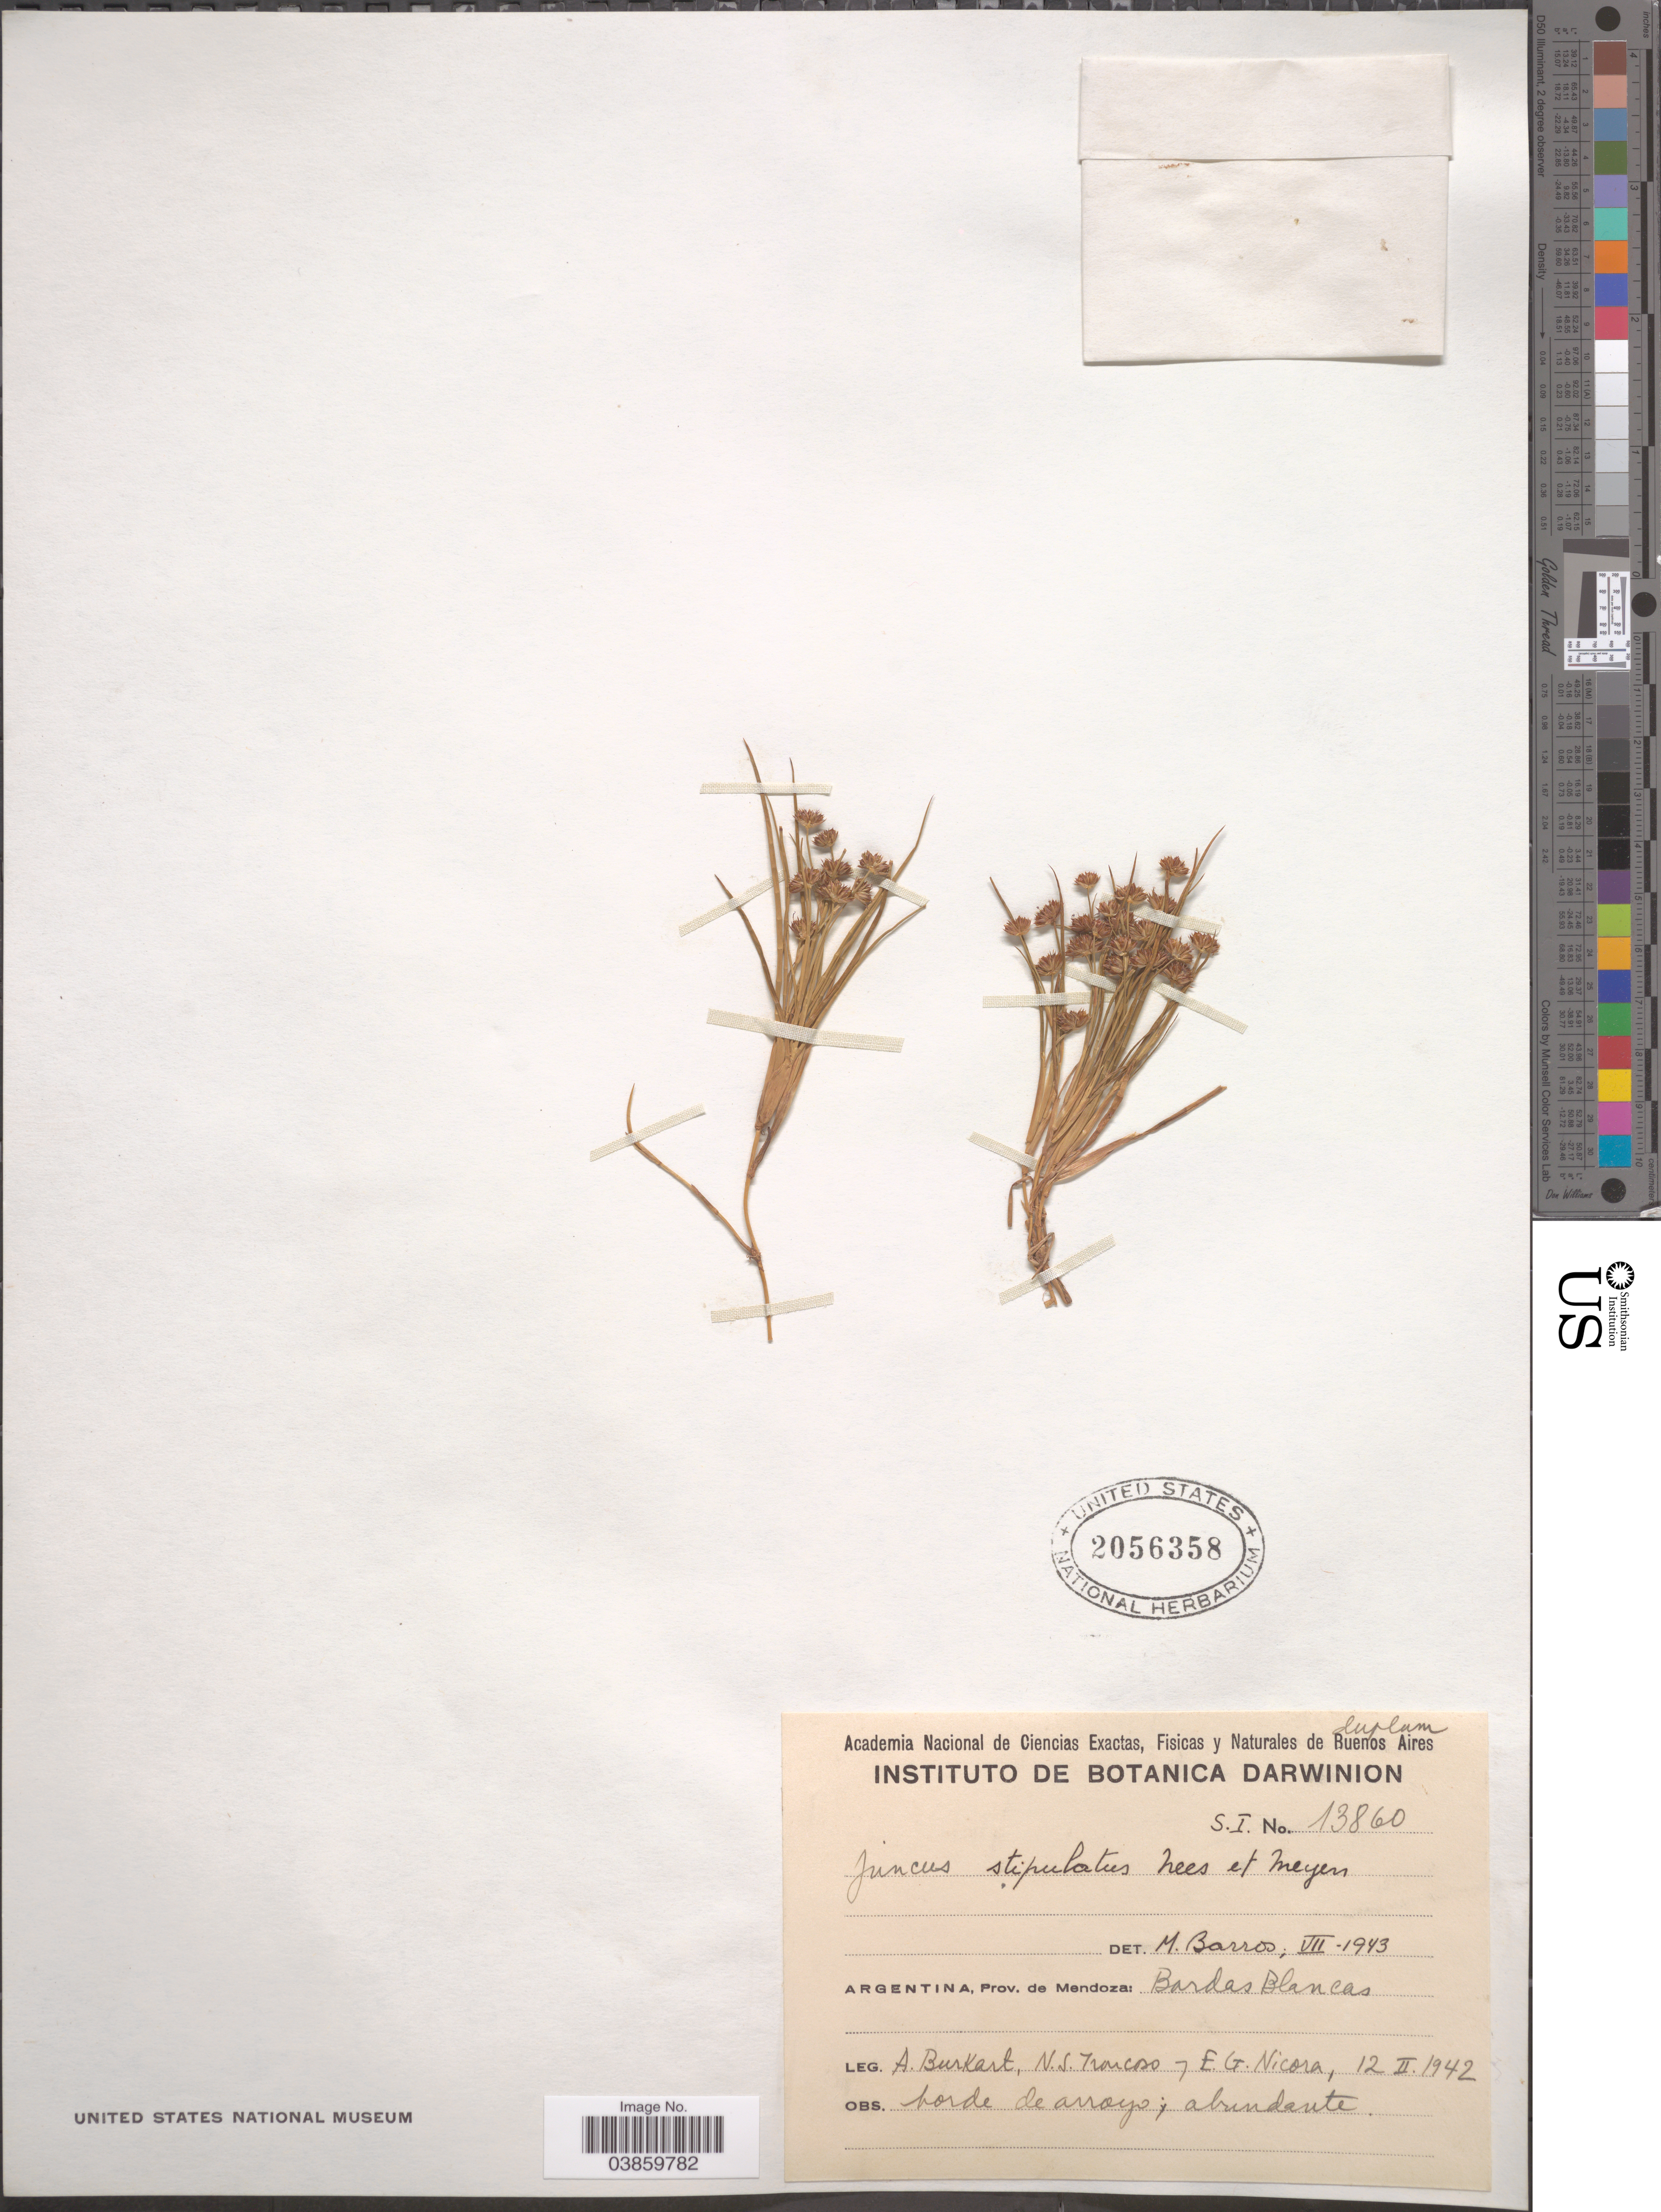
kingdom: Plantae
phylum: Tracheophyta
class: Liliopsida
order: Poales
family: Juncaceae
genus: Juncus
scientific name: Juncus stipulatus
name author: Nees & Meyen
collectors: A. E. Burkart, N. Troncoso & E. G. Nicora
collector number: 13860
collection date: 1942-02-12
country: Argentina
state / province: Mendoza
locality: Bordas Blancas.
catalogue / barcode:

#### Direction
Could you rewrite the rows from the line with "genus: Juncus" through the end of the rows, putting "date collected" in place of "collection date" and changing nothing else?

#### Finished exercise
genus: Juncus
scientific name: Juncus stipulatus
name author: Nees & Meyen
collectors: A. E. Burkart, N. Troncoso & E. G. Nicora
collector number: 13860
date collected: 1942-02-12
country: Argentina
state / province: Mendoza
locality: Bordas Blancas.
catalogue / barcode:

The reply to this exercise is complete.